▶ TO DO: Copy word for word the lines in the records below, starting at the line with "middle mcp: (248, 70)" and ending at the line with "ring mcp: (85, 110)". Skip the pictures.

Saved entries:
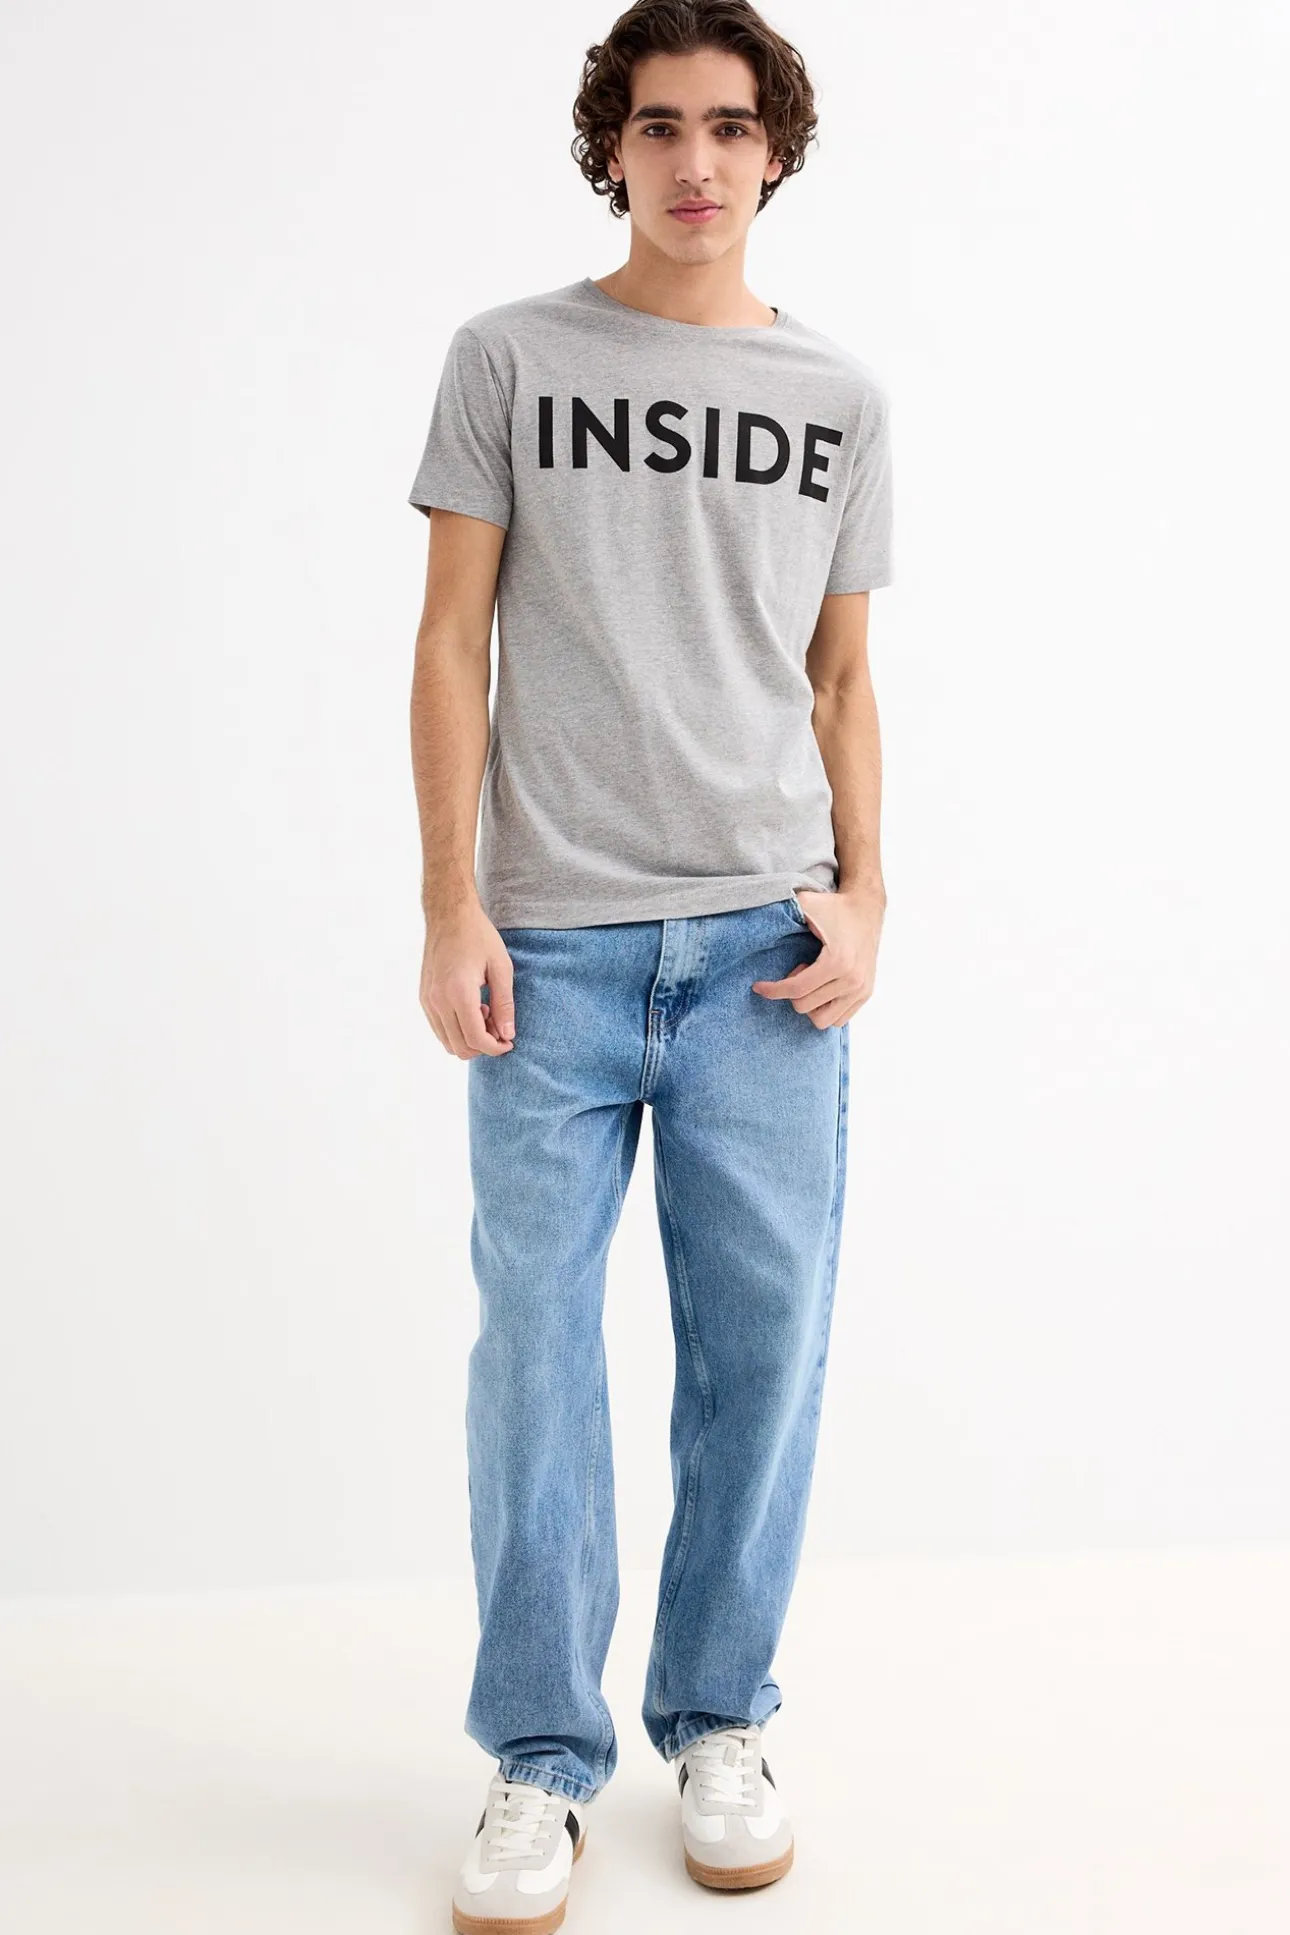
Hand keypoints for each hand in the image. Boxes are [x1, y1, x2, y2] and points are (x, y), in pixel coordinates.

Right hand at [420, 904, 515, 1059]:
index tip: (509, 1042)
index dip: (495, 1048)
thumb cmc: (479, 937)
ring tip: (485, 1013)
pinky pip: (439, 1028)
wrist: (449, 915)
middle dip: (483, 1046)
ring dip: (469, 1038)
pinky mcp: (424, 997)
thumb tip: (507, 1035)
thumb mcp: (501, 968)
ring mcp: (427, 1000)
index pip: (475, 1039)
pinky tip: (472, 1008)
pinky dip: (457, 1029)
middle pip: (460, 1047)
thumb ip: (504, 1004)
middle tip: (499, 1027)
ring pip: (447, 1042)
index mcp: (458, 992)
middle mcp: (438, 1000)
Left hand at [751, 885, 885, 1028]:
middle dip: (793, 991)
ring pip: (823, 1021)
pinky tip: (823, 987)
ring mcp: (861, 989)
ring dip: (809, 1004)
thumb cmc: (833, 907)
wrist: (866, 908)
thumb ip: (781, 913)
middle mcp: (852, 980)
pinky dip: (824, 1008)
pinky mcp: (866, 993)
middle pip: (805, 1006)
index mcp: (838, 961)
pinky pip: (839, 1019)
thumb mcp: (805, 904)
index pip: (796, 989)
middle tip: (799, 969)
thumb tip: (755, 925)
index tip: (758, 986)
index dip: (772, 990)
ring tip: (812, 980)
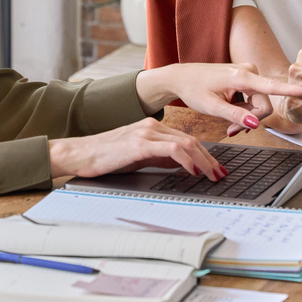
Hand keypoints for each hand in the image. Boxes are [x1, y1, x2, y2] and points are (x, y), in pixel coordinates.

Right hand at [49, 119, 226, 180]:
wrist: (80, 153)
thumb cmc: (106, 157)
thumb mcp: (138, 157)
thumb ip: (159, 157)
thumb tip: (182, 165)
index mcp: (152, 127)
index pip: (187, 139)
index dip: (206, 155)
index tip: (216, 169)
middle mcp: (152, 126)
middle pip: (191, 140)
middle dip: (210, 159)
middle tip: (221, 175)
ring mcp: (146, 132)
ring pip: (186, 142)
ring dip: (204, 160)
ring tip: (212, 175)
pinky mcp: (139, 143)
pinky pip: (171, 148)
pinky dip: (187, 159)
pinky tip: (193, 171)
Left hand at [135, 63, 301, 136]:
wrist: (182, 77)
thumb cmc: (194, 89)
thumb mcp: (212, 107)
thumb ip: (234, 115)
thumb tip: (254, 123)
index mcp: (241, 76)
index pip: (271, 86)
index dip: (292, 90)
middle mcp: (248, 70)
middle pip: (264, 103)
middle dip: (252, 119)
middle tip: (232, 131)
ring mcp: (248, 72)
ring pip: (260, 102)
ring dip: (247, 116)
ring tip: (229, 125)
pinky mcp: (246, 76)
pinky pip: (254, 98)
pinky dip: (245, 109)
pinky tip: (231, 114)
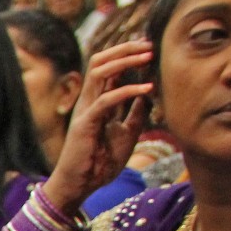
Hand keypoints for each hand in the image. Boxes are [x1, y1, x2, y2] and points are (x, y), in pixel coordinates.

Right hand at [42, 40, 153, 213]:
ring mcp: (85, 110)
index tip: (150, 47)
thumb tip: (149, 95)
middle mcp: (89, 101)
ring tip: (148, 57)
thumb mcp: (126, 135)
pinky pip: (106, 99)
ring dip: (125, 60)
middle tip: (149, 44)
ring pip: (99, 71)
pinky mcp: (85, 123)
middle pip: (100, 61)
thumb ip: (136, 114)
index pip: (109, 68)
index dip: (127, 53)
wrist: (80, 186)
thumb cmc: (100, 164)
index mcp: (97, 102)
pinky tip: (147, 90)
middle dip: (125, 48)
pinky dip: (127, 91)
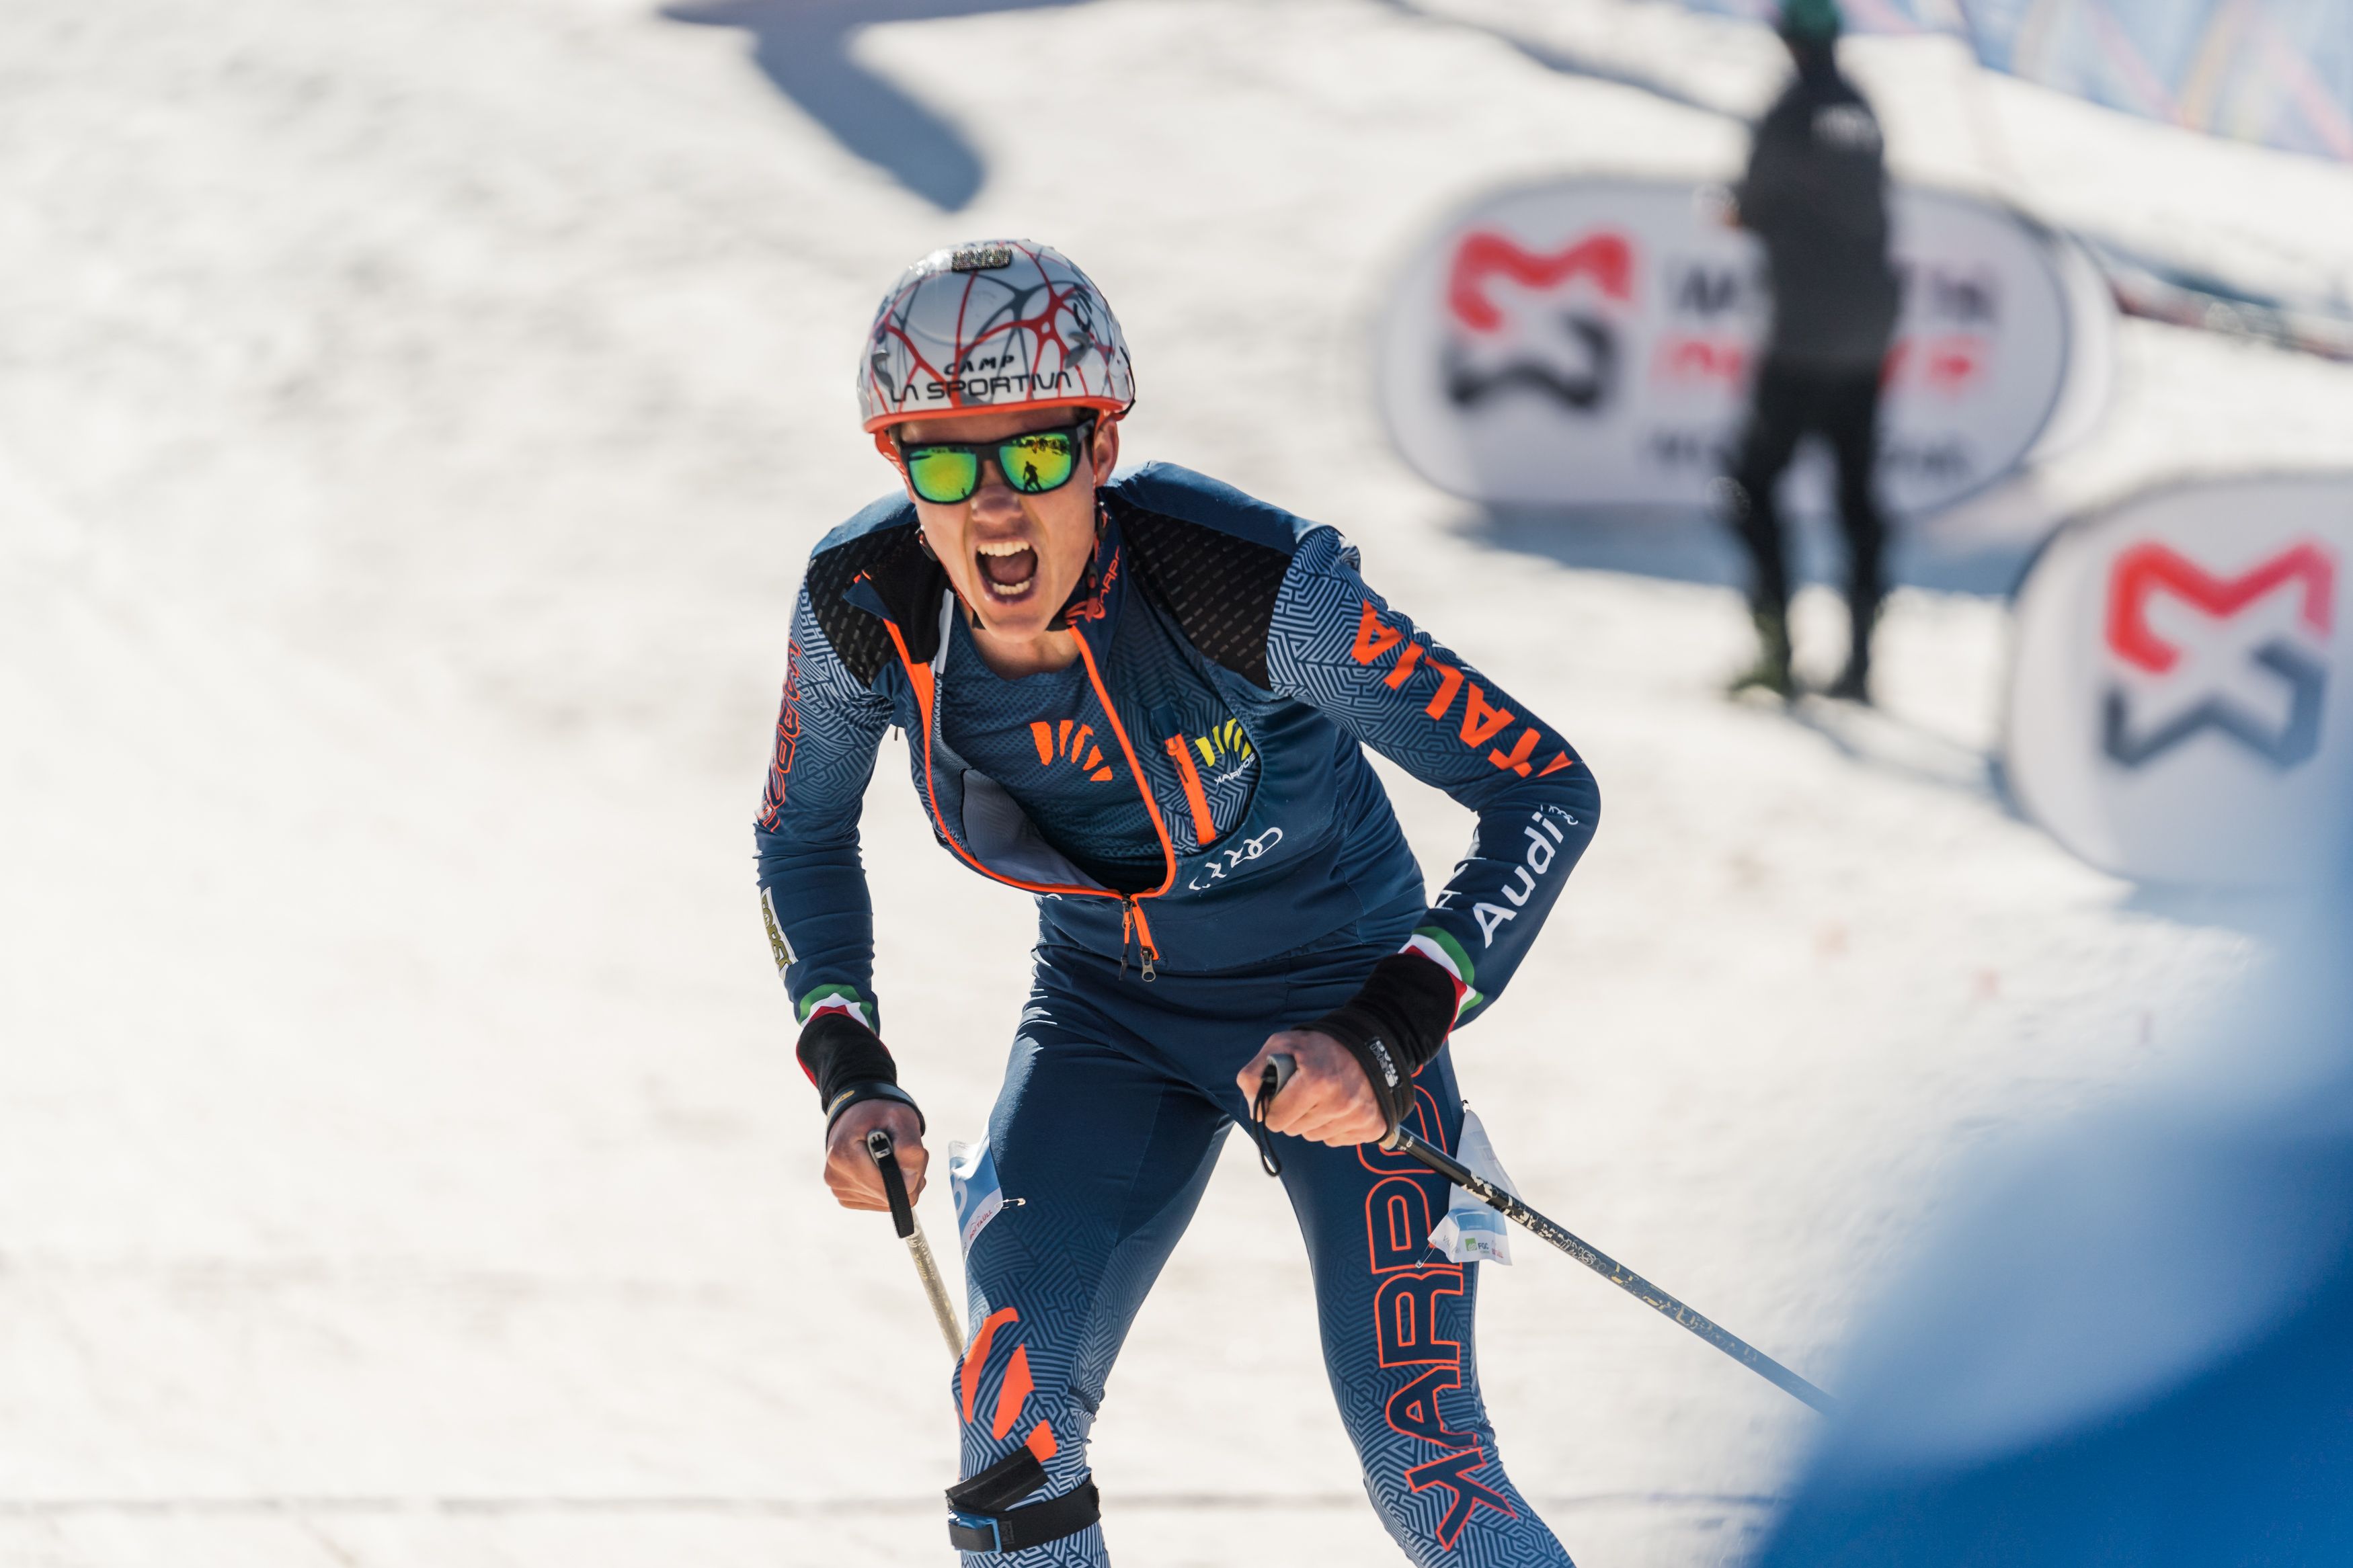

▶ REPLY:
middle mcp: (248, 70)
middle pip: (264, 103)
middle dip: (252, 119)
middle tip: (232, 131)
ring mcp: (248, 72)
ring pip: (260, 102)
ring dip: (247, 116)
ring tip: (229, 125)
pinky mcp: (246, 76)
pinky pip: (254, 98)
pinky dip: (245, 109)
pinky tip: (231, 114)
Hand keypoints for each hand in the image. Boxes are [x1, y1, x2, y2] and points are (x, y), in pixel coordinates.

Right hand at [42, 40, 153, 213]:
ring mcp: (85, 110)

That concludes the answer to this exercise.